Recently, a team of researchers from the University of Cambridge has laid the foundations not just for growing functional organs but functional synthetic embryos capable of developing a beating heart, gut, and brain. Their report was published in Nature.
The organoid revolution
In 1981, scientists discovered how to keep stem cells alive. This was a significant breakthrough, as stem cells have notoriously rigorous demands. Nevertheless, stem cells remained a relatively niche research area, mainly because scientists didn’t know how to convince the cells to turn into other cells.
Then, in 1987, scientists embedded isolated stem cells in a gelatinous protein mixture called Matrigel, which simulated the three-dimensional environment of animal tissue. The cells thrived, but they also did something remarkable: they created breast tissue capable of producing milk proteins. This was the first organoid — a clump of cells that behave and function like a real organ. The organoid revolution had begun, and it all started with a boob in Jello.

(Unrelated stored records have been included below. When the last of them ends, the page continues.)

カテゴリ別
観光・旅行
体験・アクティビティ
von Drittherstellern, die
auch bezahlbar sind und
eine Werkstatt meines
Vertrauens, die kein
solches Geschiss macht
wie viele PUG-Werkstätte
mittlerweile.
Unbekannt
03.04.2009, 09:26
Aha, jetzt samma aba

For the next 20 years, it was rare to find a scientist who identified as an “organoid researcher,” but there were many “stem cell researchers” who wanted to figure out how to turn stem cells into other cells. Eventually, they discovered the signals (called growth factors) that stem cells require to differentiate into other types of cells.
For a human embryo (and its organs) to develop successfully, there needs to be a “dialogue” between these three types of stem cells.

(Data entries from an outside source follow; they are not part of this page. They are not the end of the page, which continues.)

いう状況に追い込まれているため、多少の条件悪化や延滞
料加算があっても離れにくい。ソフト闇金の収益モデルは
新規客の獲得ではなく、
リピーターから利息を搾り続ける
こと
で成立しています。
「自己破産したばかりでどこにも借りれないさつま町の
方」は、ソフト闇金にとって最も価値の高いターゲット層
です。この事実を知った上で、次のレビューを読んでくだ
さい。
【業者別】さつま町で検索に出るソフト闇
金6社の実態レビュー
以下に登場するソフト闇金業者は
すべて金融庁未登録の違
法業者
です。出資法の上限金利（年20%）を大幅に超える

By the end of the 2000s, researchers began combining stem cells, Matrigel, and the newly characterized growth factors to create dozens of organoids, from liver organoids capable of producing the bile salts necessary for digesting fat to brain organoids with components that resemble eyes, the spinal cord, and arguably, the beginnings of sentience.
Synthetic embryos
Organoids possess an intrinsic flaw: they are organ-like. They share some characteristics with real organs, making them powerful tools for research. However, no one has found a way to create an organoid with all the characteristics and functions of a real organ. But Magdalena Żernicka-Goetz, a developmental biologist, might have set the foundation for that discovery.

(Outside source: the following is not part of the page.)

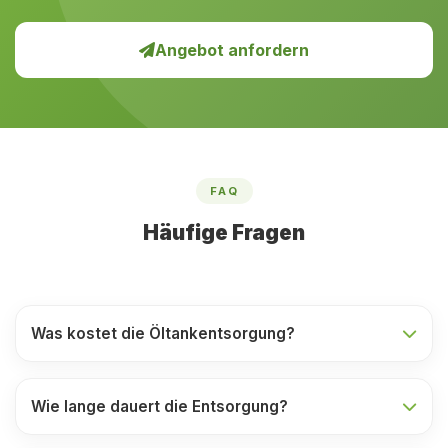
Angebot anfordern
FAQ
Häufige Fragen
Was kostet die Öltankentsorgung?
Wie lange dauert die Entsorgung?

Żernicka-Goetz hypothesized that organoids fail to develop into fully functional organs because organs develop as a collective. Organoid research often uses embryonic stem cells, which are the cells from which the developing organism is created. However, there are two other types of stem cells in an early embryo: stem cells that become the placenta and those that become the yolk sac (where the embryo grows and gets its nutrients in early development). For a human embryo (and its organs) to develop successfully, there needs to be a “dialogue” between these three types of stem cells. In other words, Żernicka-Goetz suspected the best way to grow a functional organoid was to produce a synthetic embryoid.
As described in the aforementioned Nature paper, Żernicka-Goetz and her team mimicked the embryonic environment by mixing these three types of stem cells from mice. Amazingly, the stem cells self-organized into structures and progressed through the successive developmental stages until they had beating hearts and the foundations of the brain.
“Our mouse embryo model not only develops a brain, but also a beating heart [and] all the components that go on to make up the body,” said Żernicka-Goetz. “It’s just unbelievable that we’ve got this far. This has been the dream of our community for years and major focus of our work for a decade and finally we’ve done it.”
If the methods developed by Żernicka-Goetz’s team are successful with human stem cells, scientists someday could use them to guide the development of synthetic organs for patients awaiting transplants. It also opens the door to studying how embryos develop during pregnancy.